You knew that right away, every time you stepped into Stephenson's store. He'd be there maybe in a T-shirt and jeans with his graying hair pulled back in a ponytail, selling his home-brew products and telling people about the newest tunes to hear.

``He always wanted to broaden people's horizons because he felt you couldn't keep something neat to yourself,'' says Diane Stephenson, his wife of 17 years. ``He felt you had to let it out and let it go so people can say, 'Damn, John, that guitar riff was awesome.' ''

Death crept up on both of them earlier this year. For Thomas, it started with a back pain. He chalked it up to sitting too much in front of a computer, doing billing for WKEW. Instead, a doctor told him, it was cancer.

For Stephenson, it was a headache he couldn't shake. He went to see a doctor right after Valentine's Day and heard a tumor the size of a ping-pong ball was discovered in his brain. The doctor told him the prognosis didn't look good.

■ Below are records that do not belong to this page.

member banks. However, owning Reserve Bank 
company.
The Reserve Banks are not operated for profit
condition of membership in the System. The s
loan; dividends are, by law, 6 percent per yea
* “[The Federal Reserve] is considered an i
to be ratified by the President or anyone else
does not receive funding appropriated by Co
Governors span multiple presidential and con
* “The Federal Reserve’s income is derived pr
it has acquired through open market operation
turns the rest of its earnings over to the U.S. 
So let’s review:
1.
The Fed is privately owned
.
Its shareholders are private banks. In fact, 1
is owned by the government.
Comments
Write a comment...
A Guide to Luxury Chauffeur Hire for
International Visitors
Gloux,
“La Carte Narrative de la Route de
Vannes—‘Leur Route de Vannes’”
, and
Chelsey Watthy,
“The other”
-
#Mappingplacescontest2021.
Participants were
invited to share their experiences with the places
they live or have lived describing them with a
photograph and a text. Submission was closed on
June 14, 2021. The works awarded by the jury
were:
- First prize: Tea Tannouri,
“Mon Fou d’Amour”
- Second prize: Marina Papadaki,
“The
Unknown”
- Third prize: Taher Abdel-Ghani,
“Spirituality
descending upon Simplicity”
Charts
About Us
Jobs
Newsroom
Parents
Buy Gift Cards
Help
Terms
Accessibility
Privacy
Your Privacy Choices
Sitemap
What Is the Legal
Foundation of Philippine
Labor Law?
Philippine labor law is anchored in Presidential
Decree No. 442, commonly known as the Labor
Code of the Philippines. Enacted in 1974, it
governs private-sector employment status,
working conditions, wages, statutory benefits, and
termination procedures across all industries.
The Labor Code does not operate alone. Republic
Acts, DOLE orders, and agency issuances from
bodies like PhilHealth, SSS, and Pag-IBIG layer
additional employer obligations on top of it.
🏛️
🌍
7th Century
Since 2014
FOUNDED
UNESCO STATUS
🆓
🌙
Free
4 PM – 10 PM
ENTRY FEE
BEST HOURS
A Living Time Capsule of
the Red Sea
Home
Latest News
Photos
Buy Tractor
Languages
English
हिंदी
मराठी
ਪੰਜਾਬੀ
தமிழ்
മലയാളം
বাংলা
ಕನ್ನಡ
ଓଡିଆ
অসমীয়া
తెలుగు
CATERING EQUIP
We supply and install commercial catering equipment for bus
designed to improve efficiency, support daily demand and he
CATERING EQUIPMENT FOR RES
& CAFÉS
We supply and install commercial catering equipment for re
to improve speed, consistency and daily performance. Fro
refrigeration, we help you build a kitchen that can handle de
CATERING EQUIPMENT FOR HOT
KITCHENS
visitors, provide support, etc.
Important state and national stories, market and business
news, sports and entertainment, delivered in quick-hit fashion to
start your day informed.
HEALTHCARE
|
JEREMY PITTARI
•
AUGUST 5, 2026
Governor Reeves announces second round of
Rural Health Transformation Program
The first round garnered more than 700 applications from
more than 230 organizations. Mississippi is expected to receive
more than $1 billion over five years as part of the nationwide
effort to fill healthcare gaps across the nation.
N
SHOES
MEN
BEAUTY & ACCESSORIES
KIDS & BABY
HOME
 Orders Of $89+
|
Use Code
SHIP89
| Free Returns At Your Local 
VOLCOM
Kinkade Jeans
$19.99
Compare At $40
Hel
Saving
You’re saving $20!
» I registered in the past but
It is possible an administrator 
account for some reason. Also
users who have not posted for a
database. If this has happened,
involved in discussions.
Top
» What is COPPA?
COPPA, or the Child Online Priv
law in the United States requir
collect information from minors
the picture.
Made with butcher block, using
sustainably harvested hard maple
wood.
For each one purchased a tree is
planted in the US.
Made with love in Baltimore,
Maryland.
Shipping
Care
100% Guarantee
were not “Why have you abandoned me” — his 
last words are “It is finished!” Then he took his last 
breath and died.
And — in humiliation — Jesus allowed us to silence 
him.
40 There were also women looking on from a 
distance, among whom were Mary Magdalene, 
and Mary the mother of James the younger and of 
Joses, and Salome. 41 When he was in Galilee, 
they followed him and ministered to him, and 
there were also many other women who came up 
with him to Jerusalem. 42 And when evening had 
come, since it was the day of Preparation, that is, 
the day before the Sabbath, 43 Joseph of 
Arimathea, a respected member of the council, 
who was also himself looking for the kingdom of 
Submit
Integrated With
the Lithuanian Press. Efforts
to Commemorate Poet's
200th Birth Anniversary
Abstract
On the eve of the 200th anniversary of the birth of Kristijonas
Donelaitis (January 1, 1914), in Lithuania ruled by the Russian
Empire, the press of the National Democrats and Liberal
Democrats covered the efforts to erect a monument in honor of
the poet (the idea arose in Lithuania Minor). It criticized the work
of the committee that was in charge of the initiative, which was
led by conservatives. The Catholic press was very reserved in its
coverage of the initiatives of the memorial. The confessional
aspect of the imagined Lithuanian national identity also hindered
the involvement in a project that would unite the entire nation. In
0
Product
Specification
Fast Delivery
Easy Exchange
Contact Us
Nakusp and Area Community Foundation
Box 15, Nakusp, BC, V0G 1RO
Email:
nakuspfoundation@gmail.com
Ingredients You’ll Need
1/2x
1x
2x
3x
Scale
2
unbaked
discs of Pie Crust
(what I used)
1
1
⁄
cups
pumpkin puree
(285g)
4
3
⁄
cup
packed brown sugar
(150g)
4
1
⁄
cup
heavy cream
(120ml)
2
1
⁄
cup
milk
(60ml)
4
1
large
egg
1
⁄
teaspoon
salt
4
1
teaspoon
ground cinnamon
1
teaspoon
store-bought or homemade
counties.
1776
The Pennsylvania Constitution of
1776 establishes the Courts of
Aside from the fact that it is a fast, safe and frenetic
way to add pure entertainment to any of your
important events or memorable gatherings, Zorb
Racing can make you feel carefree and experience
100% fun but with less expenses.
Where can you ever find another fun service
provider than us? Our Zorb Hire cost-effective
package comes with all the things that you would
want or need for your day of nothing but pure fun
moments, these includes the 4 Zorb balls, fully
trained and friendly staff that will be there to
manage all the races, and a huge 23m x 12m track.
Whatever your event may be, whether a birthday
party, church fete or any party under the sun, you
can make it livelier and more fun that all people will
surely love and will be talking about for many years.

``A friend of mine told me last night, 'Diane, I don't know if I would've done as well as John if I knew I was getting ready to die,' '' Diane Stephenson says. ``But John told me, 'I am going to die the way I lived.' ''

Hundreds of people remembered Stephenson on Friday. They filled the Blandwood Carriage House and heard selections Stephenson picked himself, including Robert Earl Keen's ``Paint the Town Beige.''

Hundreds of people remembered Thomas two Saturdays ago, underneath a cloudless sky at Alamance Memorial Park. They remembered the man who told several of them, ``I'll see you in heaven.''

One of those people was Michelle Moore.

``There is an empty place where he used to be,'' says Moore, who worked with Thomas at WKEW. ``But with any death, it just makes you appreciate the people you have left and the people who you love.''

A nice thought for Thanksgiving. I hope you think so, too.